In the Blogs: The Real Most Wonderful Time of the Year

Highlights of some of our favorite tax-related blogs from the past week.

Most wonderful time of the year

  • Block Talk: More resources to help clients deal with the late-winter blizzard of tax documentation (“You wouldn’t start a race without mentally and physically preparing yourself to finish. It’s the same with taxes.”). Solid advice for clients: Make a list, check it twice, put it somewhere super special safe and then see what you did on last year’s return…
  • Liberty Tax blog: Deductions your clients shouldn’t overlook -- a handy reminder for you during the busiest time of the year. This wide net covers everything from fees paid to a preparer or a divorce attorney to, possibly, breast pumps. Help your client leave no cash on the table.
  • Don’t Mess With Taxes: If It Wasn’t Screwed On Dept.: Amazin’ what people forget, including SSNs, last year’s returns, and a host of others. Consider handing clients this tax-filing checklist for 2014.
  • Backtaxeshelp: Tips for newbie filers, and a good checklist to run down with your newest clients. Make take time and patience, but remember that today’s acorn is tomorrow’s complex, money-making, consulting engagement.
  • Taxes at About.com: A trove for the new season: What to tell clients about the EITC; resources to pass on regarding clients getting organized for tax time; and for you a biggie -- where and how to get listed in preparers’ directories.
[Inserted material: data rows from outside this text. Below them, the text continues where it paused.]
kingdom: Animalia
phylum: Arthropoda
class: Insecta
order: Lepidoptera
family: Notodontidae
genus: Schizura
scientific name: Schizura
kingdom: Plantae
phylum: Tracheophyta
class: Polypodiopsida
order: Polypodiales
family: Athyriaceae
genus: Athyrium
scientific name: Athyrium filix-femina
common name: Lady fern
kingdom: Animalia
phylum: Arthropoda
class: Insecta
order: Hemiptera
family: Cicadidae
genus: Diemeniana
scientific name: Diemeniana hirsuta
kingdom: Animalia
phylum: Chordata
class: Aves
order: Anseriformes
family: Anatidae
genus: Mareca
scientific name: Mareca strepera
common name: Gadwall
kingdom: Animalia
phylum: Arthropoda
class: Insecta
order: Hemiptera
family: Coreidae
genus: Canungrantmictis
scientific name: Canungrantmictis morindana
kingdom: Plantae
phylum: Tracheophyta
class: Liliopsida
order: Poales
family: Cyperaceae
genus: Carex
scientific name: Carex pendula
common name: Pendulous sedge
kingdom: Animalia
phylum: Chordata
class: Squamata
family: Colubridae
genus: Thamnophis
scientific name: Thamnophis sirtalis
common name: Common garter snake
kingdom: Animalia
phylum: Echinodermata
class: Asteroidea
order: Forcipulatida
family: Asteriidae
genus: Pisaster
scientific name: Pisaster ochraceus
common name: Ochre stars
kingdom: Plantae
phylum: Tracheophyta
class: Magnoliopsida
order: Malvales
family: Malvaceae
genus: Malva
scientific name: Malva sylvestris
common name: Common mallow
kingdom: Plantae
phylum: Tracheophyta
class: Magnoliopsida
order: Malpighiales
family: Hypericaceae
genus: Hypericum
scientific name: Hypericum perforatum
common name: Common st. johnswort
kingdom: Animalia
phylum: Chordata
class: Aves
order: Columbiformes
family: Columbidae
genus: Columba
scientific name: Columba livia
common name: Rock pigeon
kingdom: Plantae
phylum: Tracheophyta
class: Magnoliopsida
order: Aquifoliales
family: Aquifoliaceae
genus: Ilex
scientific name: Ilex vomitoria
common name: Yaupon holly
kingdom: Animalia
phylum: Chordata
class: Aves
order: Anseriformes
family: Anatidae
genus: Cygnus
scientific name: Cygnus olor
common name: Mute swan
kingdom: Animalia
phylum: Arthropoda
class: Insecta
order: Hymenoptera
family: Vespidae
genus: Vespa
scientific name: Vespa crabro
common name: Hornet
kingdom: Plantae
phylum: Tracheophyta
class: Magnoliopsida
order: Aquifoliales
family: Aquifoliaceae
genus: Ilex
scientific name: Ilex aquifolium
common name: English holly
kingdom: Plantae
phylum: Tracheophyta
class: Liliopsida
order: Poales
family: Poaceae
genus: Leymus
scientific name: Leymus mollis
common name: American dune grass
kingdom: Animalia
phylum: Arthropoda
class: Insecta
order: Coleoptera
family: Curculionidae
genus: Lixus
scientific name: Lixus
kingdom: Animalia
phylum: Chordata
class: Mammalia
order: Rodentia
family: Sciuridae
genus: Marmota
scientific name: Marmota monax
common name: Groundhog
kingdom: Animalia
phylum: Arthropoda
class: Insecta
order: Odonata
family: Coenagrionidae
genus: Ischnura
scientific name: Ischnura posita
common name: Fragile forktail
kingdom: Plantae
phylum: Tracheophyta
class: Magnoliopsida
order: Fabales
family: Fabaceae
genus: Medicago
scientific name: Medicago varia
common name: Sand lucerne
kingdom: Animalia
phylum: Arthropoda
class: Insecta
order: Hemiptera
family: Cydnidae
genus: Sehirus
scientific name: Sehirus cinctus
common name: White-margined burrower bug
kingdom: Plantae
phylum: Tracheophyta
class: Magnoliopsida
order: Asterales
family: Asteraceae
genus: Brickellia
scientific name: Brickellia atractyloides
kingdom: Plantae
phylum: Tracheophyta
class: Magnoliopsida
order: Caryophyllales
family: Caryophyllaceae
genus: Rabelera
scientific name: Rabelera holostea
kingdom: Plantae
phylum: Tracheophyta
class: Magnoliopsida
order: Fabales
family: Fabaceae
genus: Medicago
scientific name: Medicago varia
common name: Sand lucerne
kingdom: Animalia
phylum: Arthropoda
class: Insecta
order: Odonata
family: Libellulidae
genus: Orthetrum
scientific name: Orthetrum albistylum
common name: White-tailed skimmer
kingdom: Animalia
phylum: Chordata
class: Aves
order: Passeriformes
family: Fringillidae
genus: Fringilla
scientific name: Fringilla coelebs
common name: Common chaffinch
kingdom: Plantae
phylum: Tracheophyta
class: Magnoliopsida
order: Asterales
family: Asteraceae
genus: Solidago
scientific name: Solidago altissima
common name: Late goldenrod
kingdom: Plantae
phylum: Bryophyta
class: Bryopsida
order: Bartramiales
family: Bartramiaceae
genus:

Can’t give them tips if they can’t find your door.
  • The Income Tax School blog: So answer honestly: “Is Your Tax Office Stuck in the Wrong Decade?” No one’s saying you have to run your whole practice off what Ricky Gervais predicted would soon be “the floating dot” of technology, but are you still using DOS (even though it worked best)? Still haven’t unpacked the fax machine? Does “Matrix” describe your printer as much as it does a successful movie franchise? Can’t bring yourself to junk that dusty Selectric? Clients notice, and though some may be charmed (we would be), others may wonder about other areas where you don’t keep up.
  • Tax Break: The TurboTax blog: Infographic on the typical life changes of a year. Clients cram so much into 12 months that they’re likely to forget the details themselves. How you can help them remember in time to tell the tax man.

New from the Service

  • John R. Dundon II EA blog: A look at the IRS rollout of an application that allows any individual taxpayer to view, print or download their own transcripts online using a computer or smartphone, “a giant leap forward for those of us working with the IRS.” Users create a profile with an SSN and DOB and answer standard security questions. The blogger also tried this himself.
  • Taxable Talk: Say it ain’t so: new procedures after the sunset of the IRS Practitioner Priority Service, “a wonderful tool for tax professionals … to obtain information on clients, set up installment agreements and  … deal with the IRS.” This blogger learns that now tax pros must send a power of attorney (IRS Form 2848), wait a week, then download the transcript from IRS eServices. Supposedly the breakdown is on the IRS Web site. Supposedly.
  • Our Taxing Times: It wasn’t just the federal tax landscape that suffered an earthquake this season. I think we’re still in Kansas, Toto, where most tax changes made in 2012 went into effect in 2013 and where the groundswell ranges from personal income tax to rates and statuses to the Food Sales Tax Refund.

Allons-y l’audit!

  • Tax Girl: Headline of the week: “Do You Want Fries With That Audit?” We would’ve added monsieur, but the fact remains that McDonald's faces tax-evasion allegations in France. How come allegations is spelled almost the same in French? Beyond that, Ronald the clown now joins Gerard Depardieu and Apple “on French President Hollande’s tax hit list.” Also, a series of tax haikus for 2014 and 11 questions you can expect from smart clients looking to hire a preparer.
  • Fast Forward Academy blog: How overseas subjects and concerns influence the education and practice of today’s young accountants -- sometimes in a very formal way.

Funny business

  • Tax Vox: Well, does it make sense to fund much-needed roads, bridges and mass transit with a big tax cut for multinational corporations? A growing number of Democrats and Republicans seem to think so. Blogger Howard Gleckman has his doubts, as do we when confronted by a now-you-see-it financial blueprint to make up for Highway Trust Fund under-funding.
  • Due Diligence: In this week’s round up: “What’s Your REIT Worth? Nothing If You Can’t Sell It”; “The Canadians Strike Back”; “‘Banks Face Increased Whistleblower Risk’ -- Ya Think?”; and “CBC Distorts ‘FATCA Facts.’”
  • Roth & Co.: How lawmakers propose to exempt employer stock gains from employee Iowa income tax, “an astonishingly broad exclusion.”